Determining Gender Equity in Fiscal Federalism: Analytical Issues and Empirical Evidence from India

Despite the policy realm’s growing recognition of fiscal devolution in gender development, there have been relatively few attempts to translate gender commitments into fiscal commitments. This paper aims to engage in this significant debate, focusing on the plausibility of incorporating gender into financial devolution, with the Thirteenth Finance Commission of India as backdrop. Given the disturbing demographics—the monotonous decline in the juvenile sex ratio, especially in some of the prosperous states of India—there can be no valid objection to using Finance Commission transfers for this purpose. A simple method for accomplishing this could be to introduce some weight in favor of the female population of the states in the Commission’s fiscal devolution formula. The message would be even stronger and more appropriate if the population of girl children only—that is, the number of girls in the 0–6 age cohort—is adopted as the basis for determining the states’ relative shares of the amount to be disbursed by applying the allotted weight. A special dispensation for girls would also be justifiable in a scheme of need-based equalization transfers.

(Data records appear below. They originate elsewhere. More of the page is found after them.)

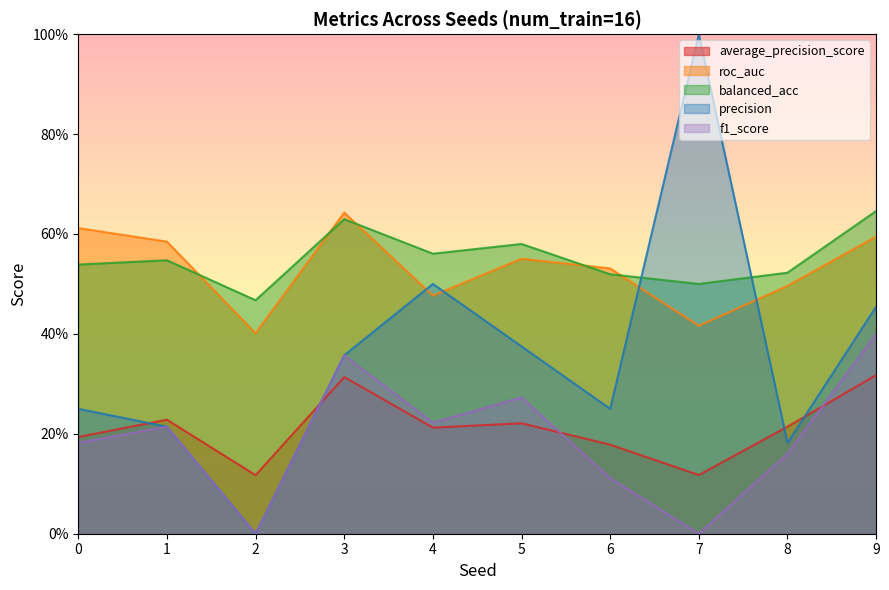

What is the sum of all average_precision_score values?

2.1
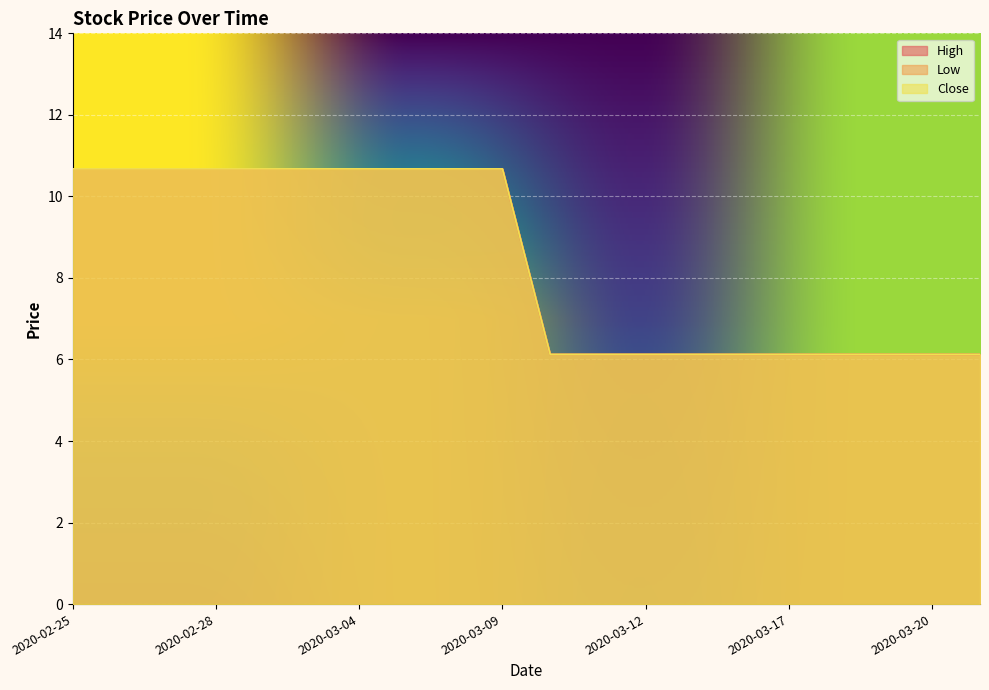

What is the sum of all Close values?

168.0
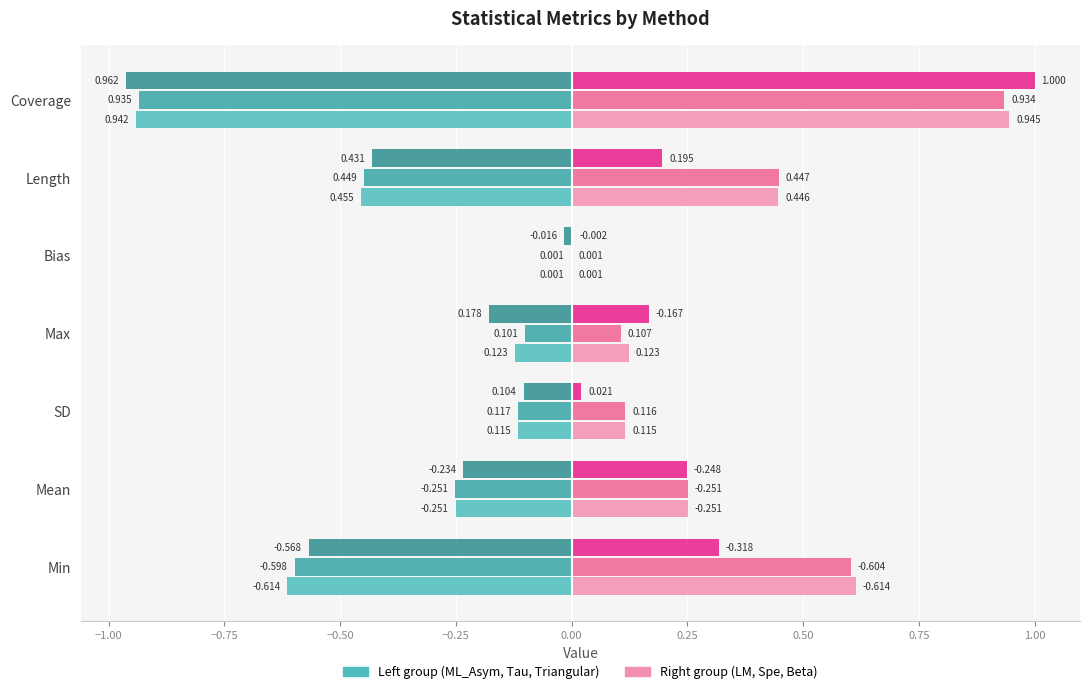

At which category is the sum across all series the highest?

Coverage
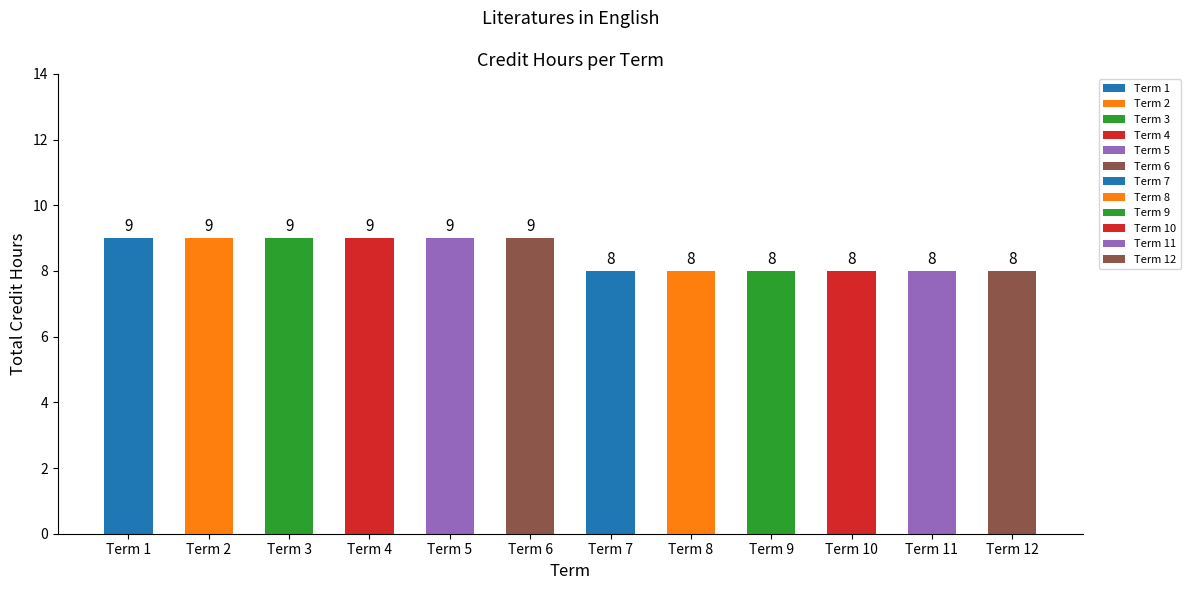

Approximately how many times larger is the value at 6 compared to 4?

1.0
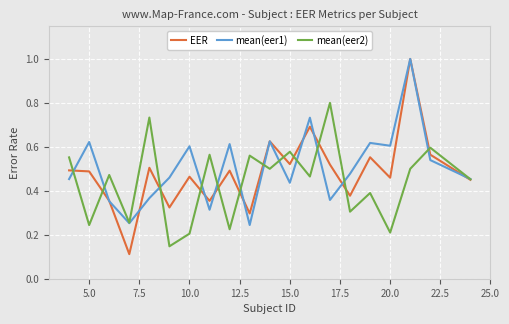

What is the sum of all mean(eer1) values?

10.1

While social mores cannot be changed by fiscal fiats, particularly when prejudices run deep, a proactive approach by a high constitutional body like the Finance Commission is called for, especially when the prejudices are blatantly oppressive. Indeed, such action is imperative. The intergovernmental transfer system can and should play a role in upholding the right to life for India’s girl children. That being said, it needs to be mentioned that it is not plausible to incorporate more gender variables in the Finance Commission’s already complex transfer formula. In other words, inclusion of a “gender inequality index” in the formula may not result in the intended results, as the variables included in the index may cancel one another out. Accepting the fact that incorporating gender criteria in fiscal devolution could only be the second-best principle for engendering fiscal policy, the paper argues that newfound policy space for the feminization of local governance, coupled with an engendered fiscal devolution to the third tier, can lead to public expenditure decisions that correspond more closely to the revealed preferences (“voice”) of women. With the 73rd and 74th constitutional amendments, this policy space is favorable at the local level for conducting gender responsive budgeting.